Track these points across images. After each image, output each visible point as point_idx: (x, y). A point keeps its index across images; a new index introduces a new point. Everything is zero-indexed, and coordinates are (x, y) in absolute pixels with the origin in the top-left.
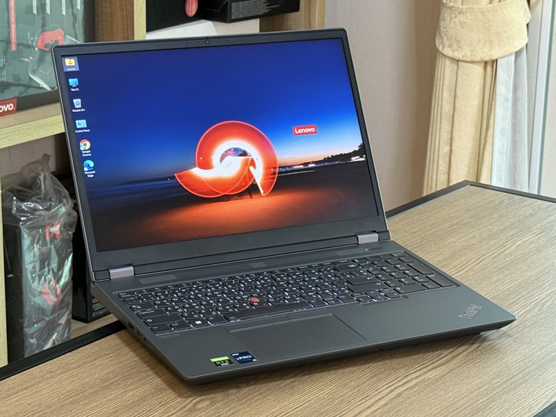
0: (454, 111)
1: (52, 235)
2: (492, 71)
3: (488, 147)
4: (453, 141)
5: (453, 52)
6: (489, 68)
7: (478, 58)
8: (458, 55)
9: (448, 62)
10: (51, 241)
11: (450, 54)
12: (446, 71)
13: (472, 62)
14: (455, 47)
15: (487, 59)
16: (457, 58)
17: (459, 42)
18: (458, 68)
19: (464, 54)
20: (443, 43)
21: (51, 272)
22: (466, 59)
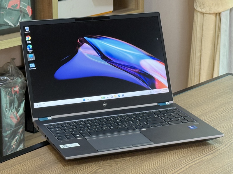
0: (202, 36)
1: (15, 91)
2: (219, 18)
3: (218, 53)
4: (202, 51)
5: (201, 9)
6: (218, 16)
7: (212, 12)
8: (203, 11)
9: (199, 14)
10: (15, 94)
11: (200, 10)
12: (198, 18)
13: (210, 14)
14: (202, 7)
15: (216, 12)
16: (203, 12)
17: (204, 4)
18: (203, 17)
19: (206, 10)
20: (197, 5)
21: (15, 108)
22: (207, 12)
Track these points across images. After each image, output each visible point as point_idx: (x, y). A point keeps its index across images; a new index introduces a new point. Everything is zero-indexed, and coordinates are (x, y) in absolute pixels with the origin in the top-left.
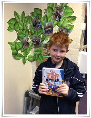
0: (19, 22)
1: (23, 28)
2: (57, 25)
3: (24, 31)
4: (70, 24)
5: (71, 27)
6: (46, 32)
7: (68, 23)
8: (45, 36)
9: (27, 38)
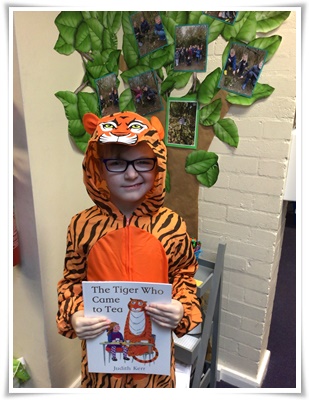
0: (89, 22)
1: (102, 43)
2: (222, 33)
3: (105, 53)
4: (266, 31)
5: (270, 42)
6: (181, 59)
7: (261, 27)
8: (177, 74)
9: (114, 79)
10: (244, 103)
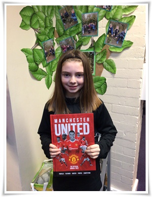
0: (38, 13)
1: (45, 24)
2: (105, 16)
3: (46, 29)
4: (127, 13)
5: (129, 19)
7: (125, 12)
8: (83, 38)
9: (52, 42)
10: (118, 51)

----------

- _WHAT IS BEING ASKED_: Every record above, copied exactly and without a single picture, makes up the answer.

- _EXERCISE RESULT_:
Track these points across images. After each image, output each visible point as point_idx: (x, y). A point keeps its index across images; a new index introduces a new point. Everything is zero-indexed, and coordinates are (x, y) in absolute pixels with the origin in the top-left.
0: (454, 111)
1: (52, 235)
2: (492, 71)
3: (488, 147)
4: (453, 141)
5: (453, 52)
6: (489, 68)
7: (478, 58)
8: (458, 55)
9: (448, 62)
10: (51, 241)
11: (450, 54)
12: (446, 71)
13: (472, 62)
14: (455, 47)
15: (487, 59)
16: (457, 58)
17: (459, 42)
18: (458, 68)
19: (464, 54)
20: (443, 43)
21: (51, 272)
22: (466, 59)
0: (202, 36)
1: (15, 91)
2: (219, 18)
3: (218, 53)
4: (202, 51)
5: (201, 9)
6: (218, 16)
7: (212, 12)
8: (203, 11)
9: (199, 14)
10: (15, 94)
11: (200, 10)
12: (198, 18)
13: (210, 14)
14: (202, 7)
15: (216, 12)
16: (203, 12)
17: (204, 4)
18: (203, 17)
19: (206, 10)
20: (197, 5)
21: (15, 108)
22: (207, 12)
Track these points across images. After each image, output each visible point as point_idx: (x, y). A point keeps its index across images; a new index introduces a new point. Everything is zero-indexed, and coordinates are (x, y) in absolute pixels with the origin in the top-left.
0: (19, 22)
1: (23, 28)
2: (57, 25)
3: (24, 31)
4: (70, 24)
5: (71, 27)
6: (46, 32)
7: (68, 23)
8: (45, 36)
9: (27, 38)
0: (89, 22)
1: (102, 43)
2: (222, 33)
3: (105, 53)
4: (266, 31)
5: (270, 42)
6: (181, 59)
7: (261, 27)
8: (177, 74)
9: (114, 79)
10: (244, 103)
0: (38, 13)
1: (45, 24)
2: (105, 16)
3: (46, 29)
4: (127, 13)
5: (129, 19)
7: (125, 12)
8: (83, 38)
9: (52, 42)
10: (118, 51)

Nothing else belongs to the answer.